1970s recreational keelboat

The Moore 24 is a recreational keelboat built by Moore Sailboats in the United States. The company built 156 boats between 1972 and 1988, with two more in more recent years, for a total of 158. The design remains in production.

==Design==
The Moore 24 is a development of Grendel, a prototype sailboat that was intended for a Transpacific Yacht Race for boats under 30 ft in length. That race was never held, but Grendel went on to win the 1970 Midget Ocean Racing Class (MORC) championships. Grendel had a beam of under 6 ft, but the production boat was given a wider beam of 7.17 ft. The Moore 24 also received a raised deck to increase headroom below, a relocated keel and a new sail plan. Development has continued though the production period of the boat and production boats in 2021 were all flush-decked, with open transoms, while remaining class-legal.

The Moore 24 is built predominantly of fiberglass, with wood trim. It has a fractional sloop rig, a raked stem, a reverse transom, an internally mounted spade-type rudder controlled by a tiller and a fixed fin keel. It displaces 2050 lb and carries 1000 lb of ballast, giving it a high ballast-displacement of 48.78%.

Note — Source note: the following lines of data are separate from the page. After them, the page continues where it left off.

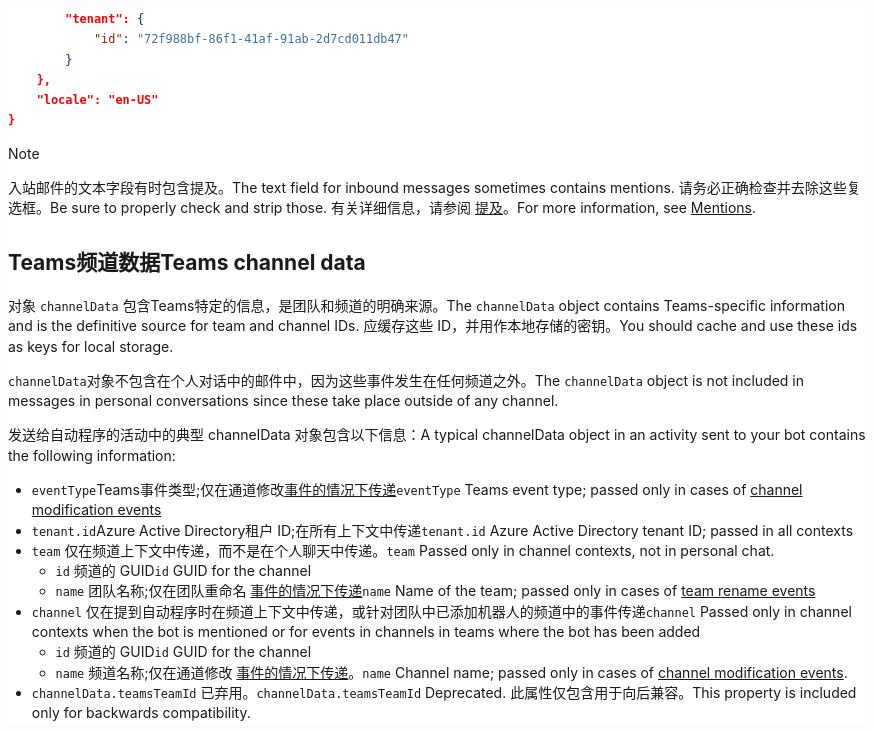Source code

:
 ```json
        "tenant": {
            "id": "72f988bf-86f1-41af-91ab-2d7cd011db47"
        }
    },
    "locale": "en-US"
}
```

> [!NOTE]
> <span data-ttu-id="1c8b0-197">入站邮件的文本字段有时包含提及。</span><span class="sxs-lookup"><span data-stu-id="1c8b0-197">The text field for inbound messages sometimes contains mentions.</span></span> <span data-ttu-id="1c8b0-198">请务必正确检查并去除这些复选框。</span><span class="sxs-lookup"><span data-stu-id="1c8b0-198">Be sure to properly check and strip those.</span></span> <span data-ttu-id="1c8b0-199">有关详细信息，请参阅 [提及](~/resources/bot-v3/bot-conversations/bots-conv-channel.md#-mentions)。</span><span class="sxs-lookup"><span data-stu-id="1c8b0-199">For more information, see [Mentions](~/resources/bot-v3/bot-conversations/bots-conv-channel.md#-mentions).</span></span>

## <a name="teams-channel-data"></a><span data-ttu-id="1c8b0-200">Teams频道数据</span><span class="sxs-lookup"><span data-stu-id="1c8b0-200">Teams channel data</span></span>

<span data-ttu-id="1c8b0-201">对象 `channelData` 包含Teams特定的信息，是团队和频道的明确来源。</span><span class="sxs-lookup"><span data-stu-id="1c8b0-201">The `channelData` object contains Teams-specific information and is the definitive source for team and channel IDs.</span></span> <span data-ttu-id="1c8b0-202">应缓存这些 ID，并用作本地存储的密钥。</span><span class="sxs-lookup"><span data-stu-id="1c8b0-202">You should cache and use these ids as keys for local storage.</span></span>

<span data-ttu-id="1c8b0-203">`channelData`对象不包含在个人对话中的邮件中，因为这些事件发生在任何频道之外。</span><span class="sxs-lookup"><span data-stu-id="1c8b0-203">The `channelData` object is not included in messages in personal conversations since these take place outside of any channel.</span></span>

<span data-ttu-id="1c8b0-204">发送给自动程序的活动中的典型 channelData 对象包含以下信息：</span><span class="sxs-lookup"><span data-stu-id="1c8b0-204">A typical channelData object in an activity sent to your bot contains the following information:</span></span>

* <span data-ttu-id="1c8b0-205">`eventType`Teams事件类型;仅在通道修改[事件的情况下传递](~/resources/bot-v3/bots-notifications.md#channel-updates)</span><span class="sxs-lookup"><span data-stu-id="1c8b0-205">`eventType` Teams event type; passed only in cases of [channel modification events](~/resources/bot-v3/bots-notifications.md#channel-updates)</span></span>
* <span data-ttu-id="1c8b0-206">`tenant.id`Azure Active Directory租户 ID;在所有上下文中传递</span><span class="sxs-lookup"><span data-stu-id="1c8b0-206">`tenant.id` Azure Active Directory tenant ID; passed in all contexts</span></span>
* <span data-ttu-id="1c8b0-207">`team` 仅在频道上下文中传递，而不是在个人聊天中传递。</span><span class="sxs-lookup"><span data-stu-id="1c8b0-207">`team` Passed only in channel contexts, not in personal chat.</span></span>
  * <span data-ttu-id="1c8b0-208">`id` 频道的 GUID</span><span class="sxs-lookup"><span data-stu-id="1c8b0-208">`id` GUID for the channel</span></span>
  * <span data-ttu-id="1c8b0-209">`name` 团队名称;仅在团队重命名 [事件的情况下传递](~/resources/bot-v3/bots-notifications.md#team-name-updates)</span><span class="sxs-lookup"><span data-stu-id="1c8b0-209">`name` Name of the team; passed only in cases of [team rename events](~/resources/bot-v3/bots-notifications.md#team-name-updates)</span></span>
* <span data-ttu-id="1c8b0-210">`channel` 仅在提到自动程序时在频道上下文中传递，或针对团队中已添加机器人的频道中的事件传递</span><span class="sxs-lookup"><span data-stu-id="1c8b0-210">`channel` Passed only in channel contexts when the bot is mentioned or for events in channels in teams where the bot has been added</span></span>
  * <span data-ttu-id="1c8b0-211">`id` 频道的 GUID</span><span class="sxs-lookup"><span data-stu-id="1c8b0-211">`id` GUID for the channel</span></span>
  * <span data-ttu-id="1c8b0-212">`name` 频道名称;仅在通道修改 [事件的情况下传递](~/resources/bot-v3/bots-notifications.md#channel-updates)。</span><span class="sxs-lookup"><span data-stu-id="1c8b0-212">`name` Channel name; passed only in cases of [channel modification events](~/resources/bot-v3/bots-notifications.md#channel-updates).</span></span>
* <span data-ttu-id="1c8b0-213">`channelData.teamsTeamId` 已弃用。</span><span class="sxs-lookup"><span data-stu-id="1c8b0-213">`channelData.teamsTeamId` Deprecated.</span></span> <span data-ttu-id="1c8b0-214">此属性仅包含用于向后兼容。</span><span class="sxs-lookup"><span data-stu-id="1c8b0-214">This property is included only for backwards compatibility.</span></span>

The boat has a draft of 4.08 ft with the standard keel. It is normally fitted with a small 2 to 4 hp outboard motor for docking and maneuvering. It has sleeping accommodation for two people. Cabin headroom is 42 in.

The design has a PHRF racing average handicap of 156 according to The Sailor's Book of Small Cruising Sailboats and 150 according to the Yacht Racing Association of San Francisco Bay. It has a hull speed of 6.2 kn.

In a 2010 review Steve Henkel wrote, "best features: She's fast in heavy air; the high (50%) B/D ratio helps to keep the Moore 24 on her feet. Worst features: Due to her light weight and cramped cabin space, almost no one would want to buy this design as a cruising boat."

==Operational history==
The boat is supported by an active class club that organizes racing events, the Moore 24 National Association.

Serial circumnavigator Webb Chiles sailed his Moore 24, Gannet, solo around the world from 2014–2019, departing and arriving San Diego, California.

In 2016 the Moore 24 Mas! won the Pacific Cup overall, double handed, crewed by Mark English and Ian Rogers. The two set a new course record for the Moore 24 of 10 days 14 hours and 30 minutes with a 240 mile best 24 hour run.